07.31.2010 0

Will Voters Fall for ‘Anti-Incumbent’ Fever?

  • On: 08/15/2010 16:23:44
  • In: Elections
  • By David Bozeman

    With the mid-terms looming, here’s hoping that voters don’t fall for the crock that they are motivated by ‘anti-incumbent’ sentiment. Much to the chagrin of the mainstream media, it is liberalism, and the prospect of its resounding defeat, that will likely bring voters to the polls in massive numbers. Despite expectations for the first successful national elections since 2004, conservative Republicans cannot afford to play out the clock and must redouble their efforts in key races.

    Marching to the chant of ‘Throw Da Bums Out!’ would cost incumbent Richard Burr of North Carolina his seat, and the Senate one of its most consistent foes of the Obama agenda—including Elena Kagan, illegal immigration policy and national security lapses. Granted, faulting the Obama Administration is the national rage, and we’re talking Democrats, too, but Richard Burr (latest American Conservative Union ranking, 92%) does not waffle and he does not waver — or if so, only seldom. Elected to the House in ’94, as part of the Gingrich Revolution, and to the Senate in ’04, he was touted early on as a possible McCain running mate in ’08. Low-key, soft-spoken but humorous and principled, Burr is an attractive public figure who, at only 55, holds potential for even greater influence and position. And the Democrats know it.

    Cal Cunningham, a wholesome-looking military lawyer was picked by the Democratic Senatorial Campaign Committee to run for the nomination to challenge Burr. Long-time secretary of state Elaine Marshall won in a run-off, and recent polling data suggests a tighter than expected race, with Burr up by only seven points in one survey and five in another.

    NC’s Elizabeth Dole, of course, was considered unbeatable in 2008, only to lose handily to state senator Kay Hagan, who consistently, if not solidly, tows the Democratic line. Some would argue that Burr is safe, this not being an anti-Republican year. Just one troubling factor. . .

    As a North Carolinian, it pains me to admit the Tar Heel state’s curious affection for Democrats. South Carolina, with a disgraced Republican governor, may well elect Nikki Healy and boasts two prominent Republican senators. Virginia frequently elects Republican governors–while North Carolina has not done so since the 1980s. Cumberland County, home of Fort Bragg, has elected but a tiny handful of Republicans to local offices in the past 100-plus years.
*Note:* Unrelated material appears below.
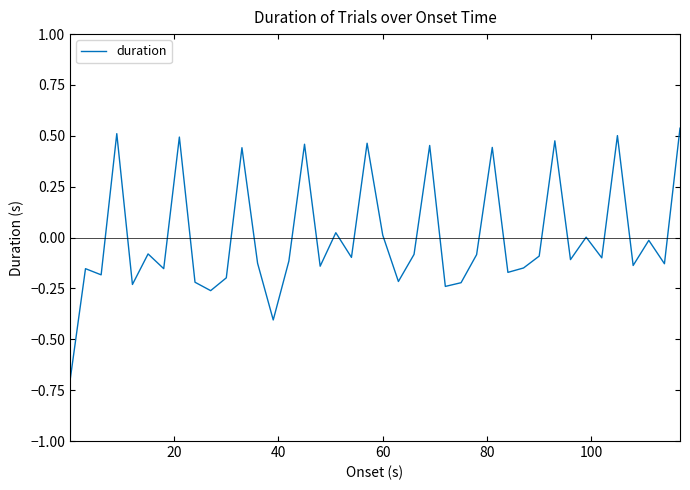

What is the difference between the maximum and minimum values?

1.2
On a lighter note, consider that Andy Griffith and Ron Howard — Andy Taylor and Opie of Mayberry fame — both campaigned for Obama and are committed leftists!

    Also unlike South Carolina, North Carolina went for Obama last time. Some cite the Libertarian difference in tight races, and that factor could lead to a nail-biter this time. Furthermore, northern transplants to Raleigh-Durham and Charlotte have moved NC (which more often than not goes Republican for president — go figure) from the red column to the purple, a phenomenon not unique to the Tarheel state. A Burr loss in November would surely tip momentum to the Dems.

    No one knows where Burr ranks on their hit list, but an advocacy group in July ran an ad, highlighting the disaster in the Gulf, linking him to Big Oil. And you thought there was nothing new in the liberal playbook. Cunningham targeted Burr for trying to stall Obama-care, so, conservatives, what more do you need? It’s a choice between a committed obstructionist stuck in the No-zone and a progressive Obama rubber-stamp pursuing the left’s tired, dreary agenda of stretching the limits of federal scope and power. Depending on context, ‘no’ denotes principle and passion, and no one says it more gracefully than Senator Richard Burr.

    David Bozeman, former Libertarian Party Chairman, is a Liberty Features Syndicated writer.